Bisnis.com, JAKARTA - Menjelang masa panen raya yakni Maret-April mendatang, harga gabah cenderung mengalami penurunan sehingga merugikan para petani.
Pada saat yang sama, menjelang bulan suci Ramadhan dan Idulfitri, harga bahan pokok pangan, termasuk justru mengalami kenaikan.
Menanggapi isu tersebut, Wakil Presiden RI Ma'ruf Amin menyampaikan bahwa tugas pemerintah menjaga stabilitas harga bahan beras tetap terjangkau masyarakat tetapi tidak merugikan produsen.
"Tugas Bulog itu menyerap [hasil panen] sehingga bisa diantisipasi. Jadi pada saat panen, Bulog akan membeli dengan harga yang ditetapkan," katanya kepada awak media, di Jakarta, Jumat (11/3/2022).
Kepala Badan Pangan Nasional Arief Prasetyo Adi menambahkan, selain membeli hasil panen yang ada dengan harga pantas, Bulog juga memastikan kadar air sesuai standard sehingga bisa disimpan hingga jelang panen kedepannya.
Adapun, dikutip dari laman resmi Serikat Petani Indonesia (SPI), Nilai Tukar Petani (NTP) nasional Februari 2022 sebesar 108,83 atau naik 0,15 persen dibandingkan Januari 2022.
Data Badan Pusat Statistik (BPS) menunjukkan, kenaikan NTP nasional pada Februari 2022 disebabkan oleh Indeks Harga yang diterima Petani (lt) naik sebesar 0,26 persen, dan lebih tinggi dibandingkan Indeks Harga yang Dikeluarkan Petani (lb) sebesar 0,11 persen.
BPS juga mencatat selama Februari 2022, dua subsektor NTP mengalami penurunan yakni subsektor tanaman pangan sebesar 0,43 persen dan peternakan 1,02 persen.
Menyikapi hal tersebut, Sekretaris Umum Dewan Pengurus Pusat (DPP) Serikat Petani Indonesia (SPI), Agus Ruli Ardiansyah menyebutkan, pemerintah harus mengantisipasi penurunan NTP khususnya di subsektor tanaman pangan dan hortikultura.
“Untuk subsektor tanaman pangan ke depannya cenderung akan menurun. Di beberapa wilayah sentra seperti Jawa Timur dan Jawa Tengah, saat ini beberapa sudah panen. Laporan dari anggota SPI di wilayah-wilayah tersebut, harga gabah di kisaran Rp4.000 per kg bahkan ada yang menyentuh Rp3.800 per kg. Hal ini harus menjadi perhatian karena sudah di bawah HPP yang ditetapkan oleh pemerintah,” tuturnya.

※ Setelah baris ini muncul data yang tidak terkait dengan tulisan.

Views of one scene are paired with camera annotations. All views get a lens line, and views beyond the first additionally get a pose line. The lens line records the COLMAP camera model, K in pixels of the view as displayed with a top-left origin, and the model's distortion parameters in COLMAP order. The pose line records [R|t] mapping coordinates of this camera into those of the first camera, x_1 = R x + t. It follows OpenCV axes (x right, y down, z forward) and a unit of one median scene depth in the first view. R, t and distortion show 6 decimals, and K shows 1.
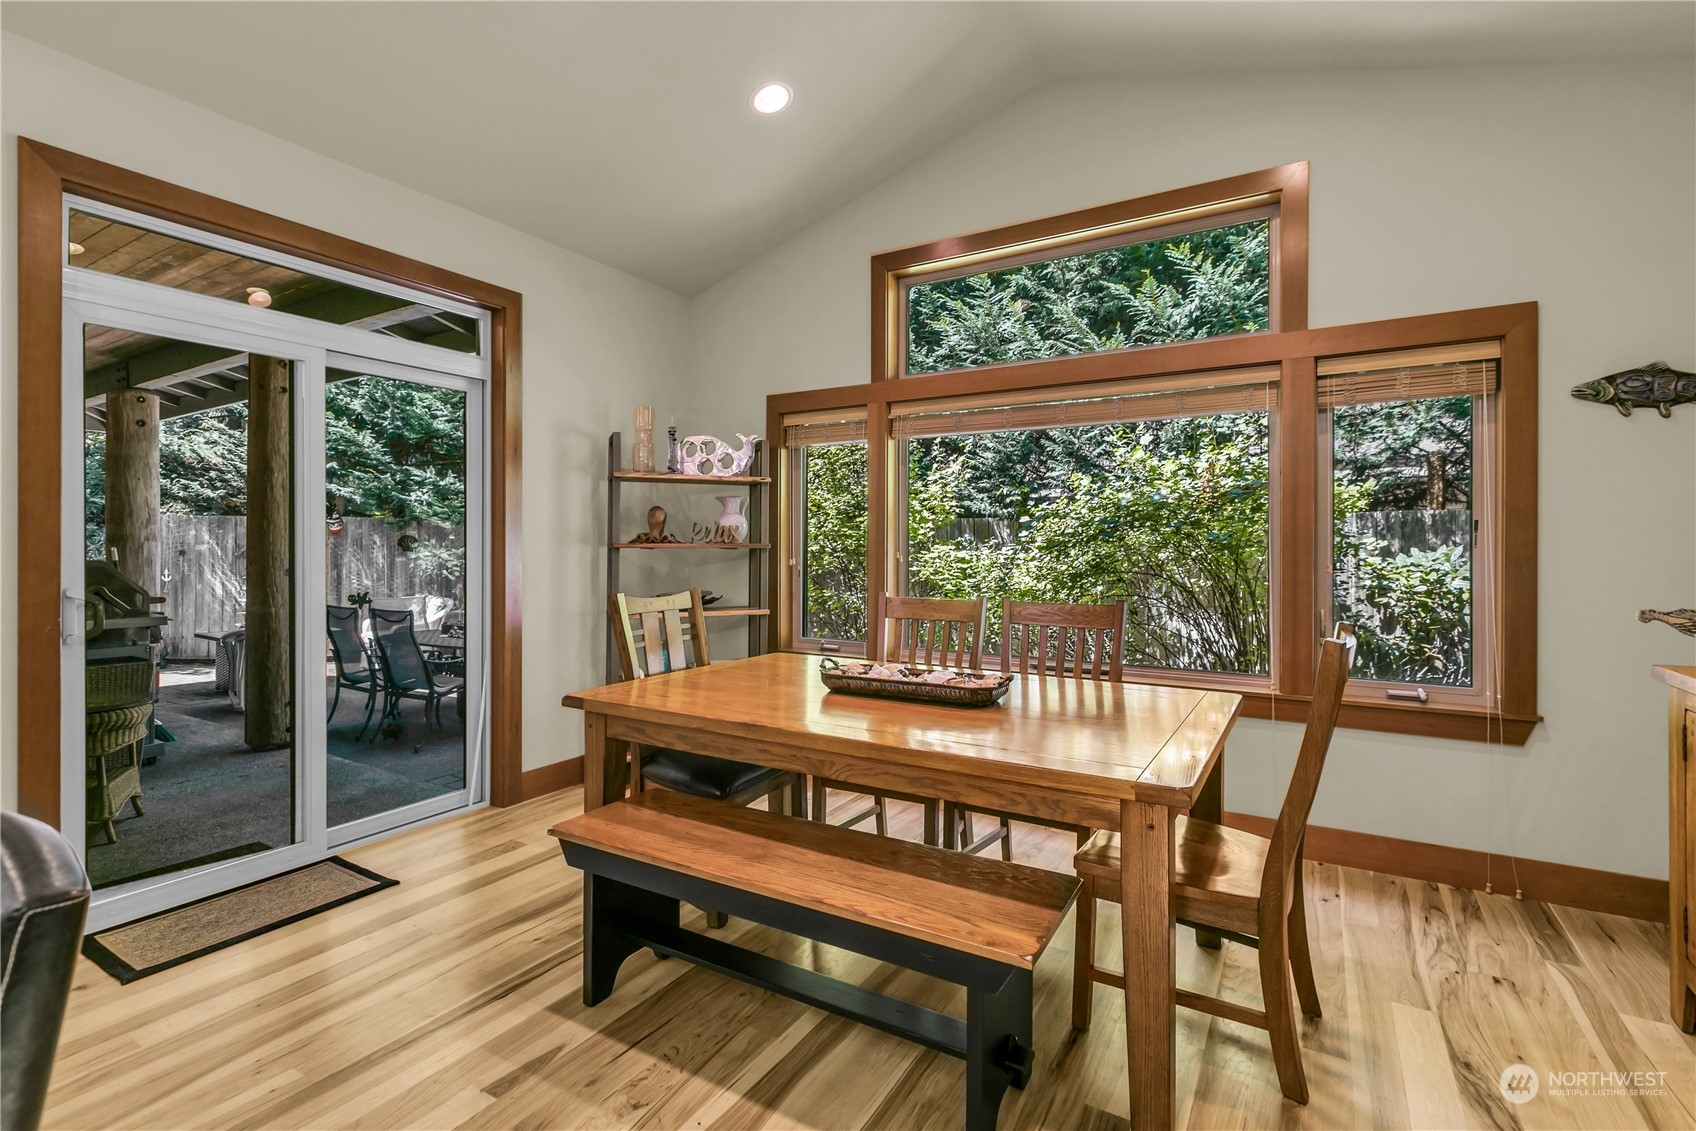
lens RADIAL K [[772.3, 0, 865.0], [0, 772.3, 545.4], [0, 0, 1]] dist [0.000730, -0.001063]
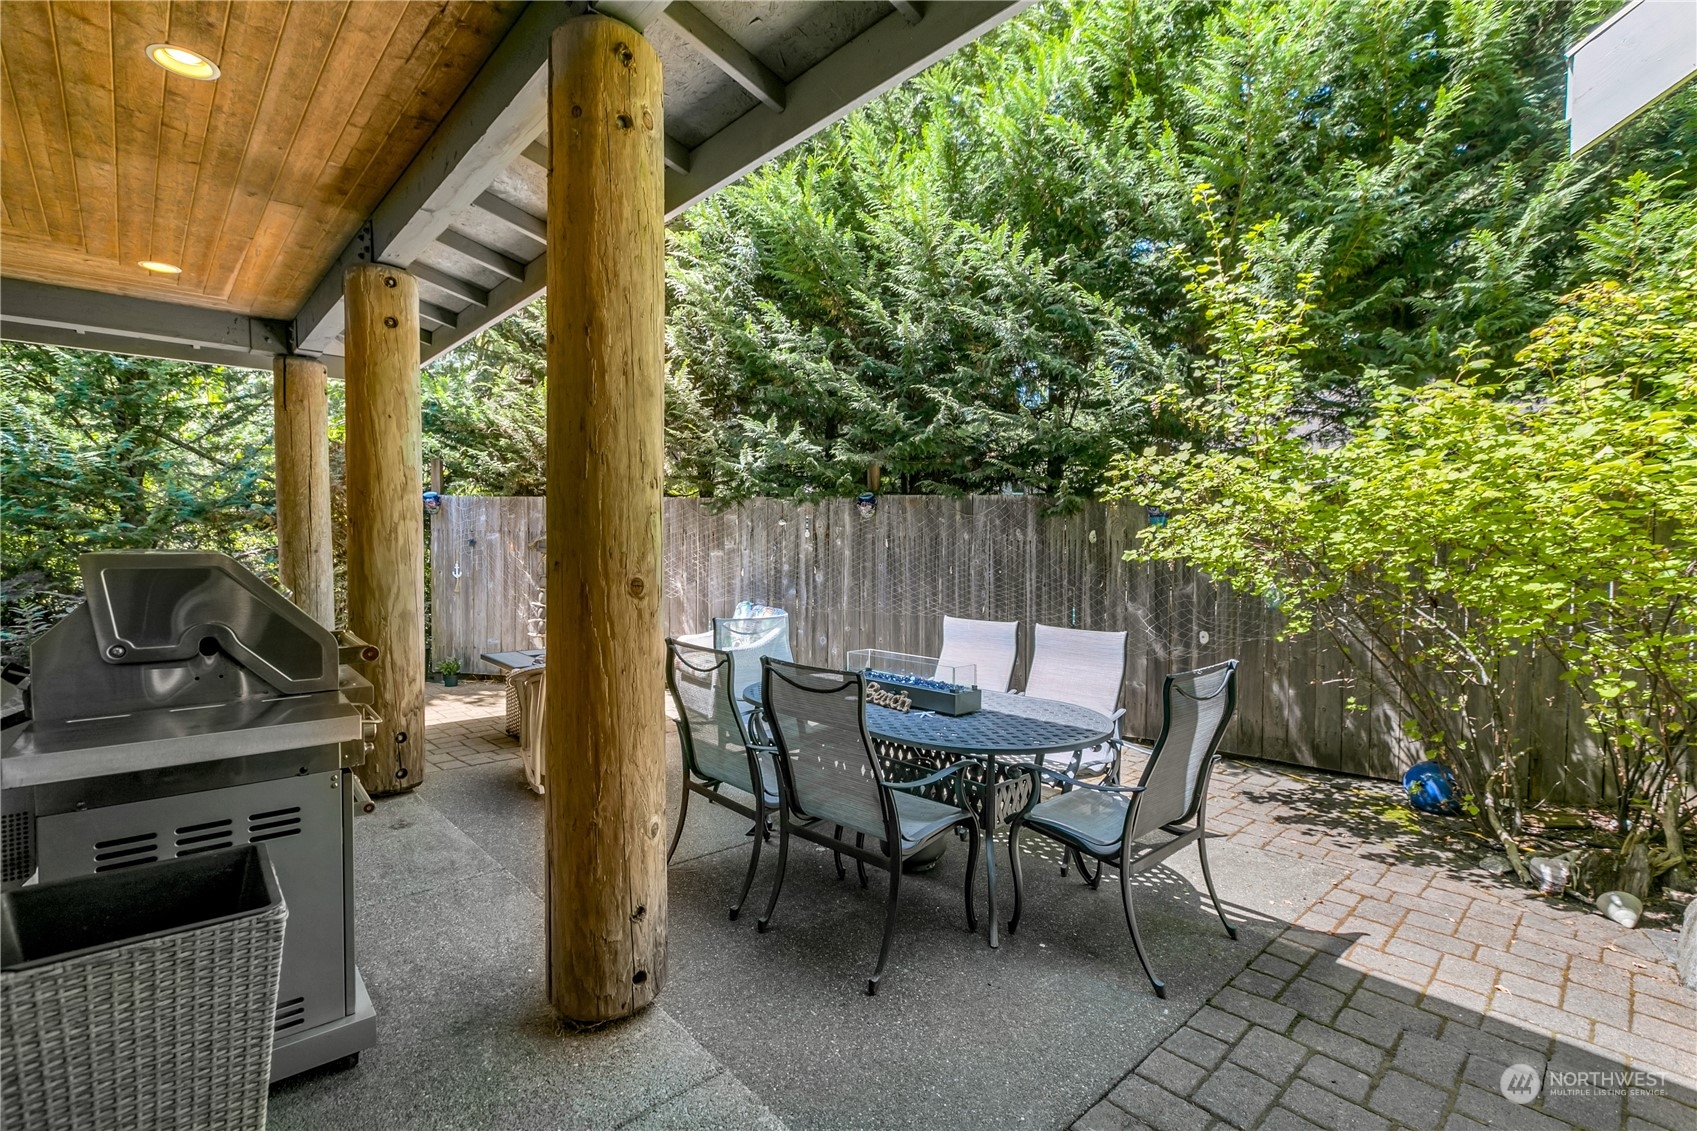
lens RADIAL K [[778.8, 0, 851.7], [0, 778.8, 561.4], [0, 0, 1]] dist [0.002098, 0.000098]
pose [[0.957620, 0.012252, -0.287772, -0.292894], [-0.004373, 0.999598, 0.028006, 0.004912], [0.288000, -0.025561, 0.957289, 0.361485]]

Penurunan NTP subsektor tanaman pangan diakibatkan turunnya indeks harga yang diterima petani pada kelompok penyusun, yaitu kelompok padi (0,38 persen) dan kelompok palawija, khususnya jagung (0,45 persen).
Penurunan harga di tingkat petani tersebut, menurut Agus Ruli, merupakan persoalan klasik yang terus-terusan terulang.
"Seperti yang sudah-sudah, menuju panen raya kecenderungannya harga gabah akan ikut turun juga. Oleh karena itu, pemerintah harus merespon cepat, segera operasi pasar untuk menyerap gabah agar harga naik sesuai dgn HPP. Bulog dan Badan Pangan Nasional harus segera bergerak,” ujarnya.